Sur le plan des principes, rien, ni en théorie du droit ni en philosophie juridique, n’interdit à un État souverain de modifier ou de remplacer sa Constitution. Il serait d’ailleurs contraire à la logique démocratique qu’une génération impose indéfiniment ses choix aux suivantes. Comme le rappelle l’adage latin « Nemo populum in perpetuum obligare potest » : nul ne peut engager un peuple pour toujours. Toute réflexion sur une réforme constitutionnelle devrait s’inscrire dans cette évidence.
La RDC doit aujourd’hui adapter ses institutions à ses réalités propres. Son histoire, sa diversité ethnique et linguistique, l’étendue de son territoire, ses traditions de résolution des conflits — notamment sous l’arbre à palabres — ainsi que ses défis de développement exigent une approche contextualisée de la démocratie. Faute de quoi, nous risquons de fragiliser davantage notre souveraineté, notamment face aux intérêts extérieurs attirés par nos immenses ressources.
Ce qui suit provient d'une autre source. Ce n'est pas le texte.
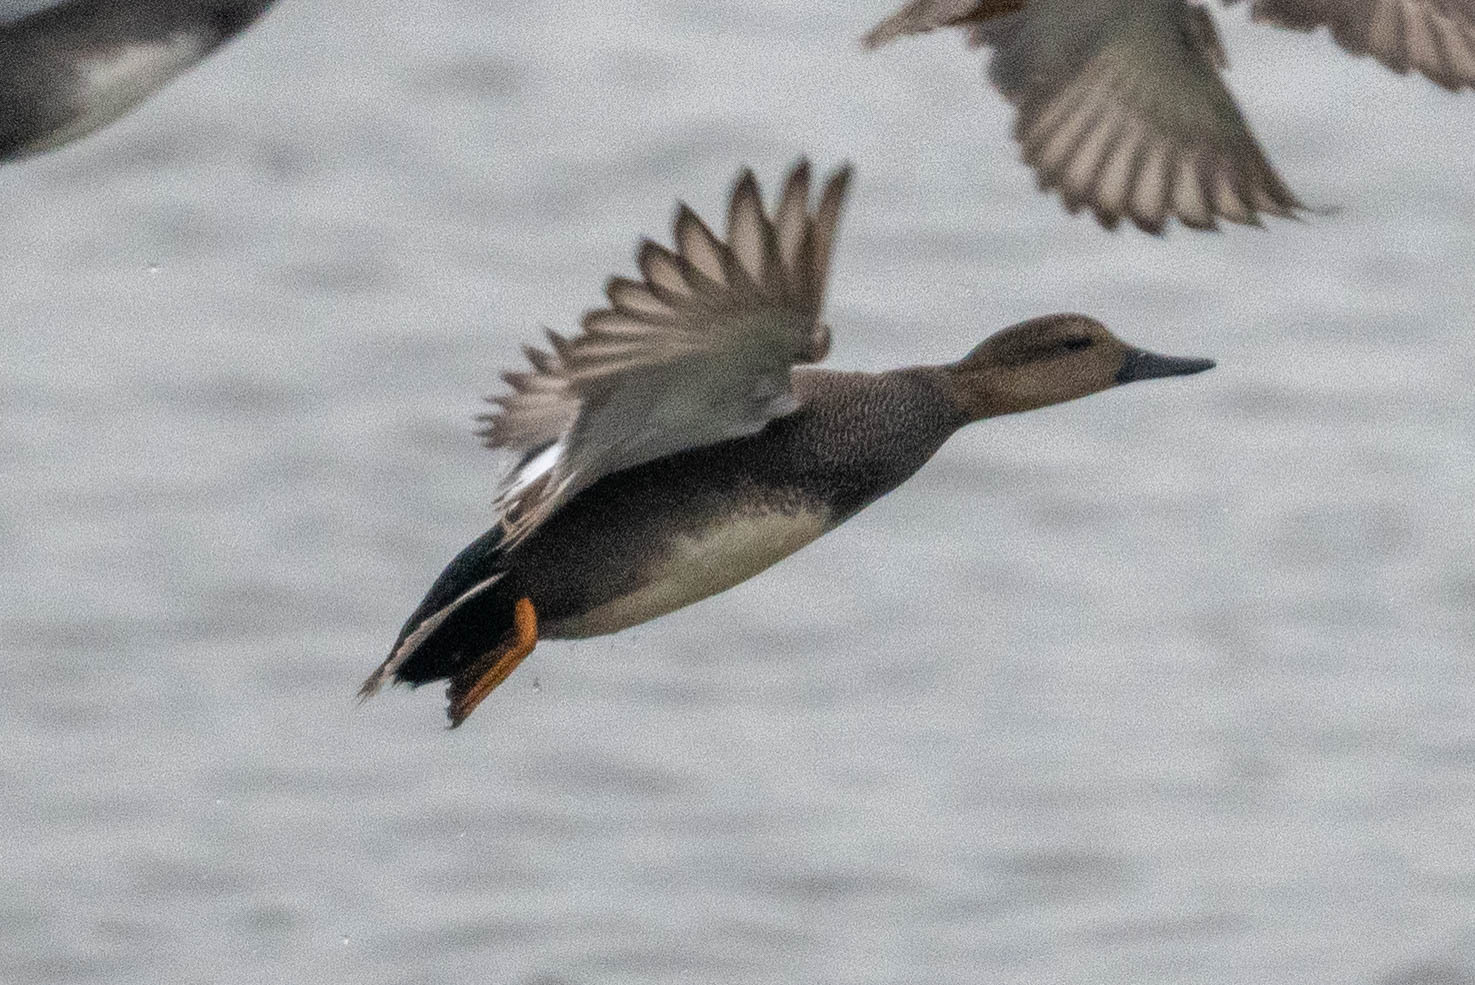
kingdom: Animalia
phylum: Chordata
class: Aves
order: Anseriformes
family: Anatidae
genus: Mareca
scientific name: Mareca strepera
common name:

Il convient également de rappeler que la Constitution de 2006 est née d’un compromis entre anciennes forces belligérantes issues du dialogue intercongolais. À ce titre, elle peut être perçue comme une « Constitution des belligérants », façonnée dans un contexte de sortie de crise, avec l’implication d’acteurs étrangers.
Or, les objectifs assignés à cette Constitution n’ont pas été pleinement atteints. La paix reste fragile, particulièrement dans l’Est du pays, en proie à des conflits persistants. L’unité nationale demeure également inachevée, tandis que certaines entités échappent encore au contrôle effectif des institutions légitimes.
Sur le plan institutionnel, la complexité et le coût élevé de l’appareil étatique constituent un frein au développement. L’abondance des structures administratives et politiques, ainsi que l’importance des effectifs institutionnels, pèsent lourdement sur les ressources nationales. À titre de comparaison, des institutions plus légères ont, par le passé, permis l’adoption de réformes structurantes dans des domaines clés comme les mines, les investissements ou les forêts.
Dès lors, la RDC doit assumer pleinement son destin en se dotant d’un modèle de gouvernance adapté à ses réalités. Une réforme constitutionnelle bien pensée pourrait insuffler une nouvelle dynamique, en levant les blocages institutionnels et en favorisant l’émergence d’un État plus efficace, stable et prospère.
L’histoire constitutionnelle comparée montre que de telles réformes peuvent être décisives. En France, par exemple, les transitions vers les IVe et Ve Républiques ont permis de refonder l’État à des moments critiques de son histoire.
Depuis son accession au pouvoir, Félix Tshisekedi a manifesté sa volonté de répondre aux attentes de la population, notamment sur les plans sécuritaire, économique et social. Toutefois, face à l’ampleur des défis — en particulier dans l’Est du pays — des ajustements juridiques et politiques s’avèrent nécessaires pour accompagner efficacement les efforts de reconstruction et de développement.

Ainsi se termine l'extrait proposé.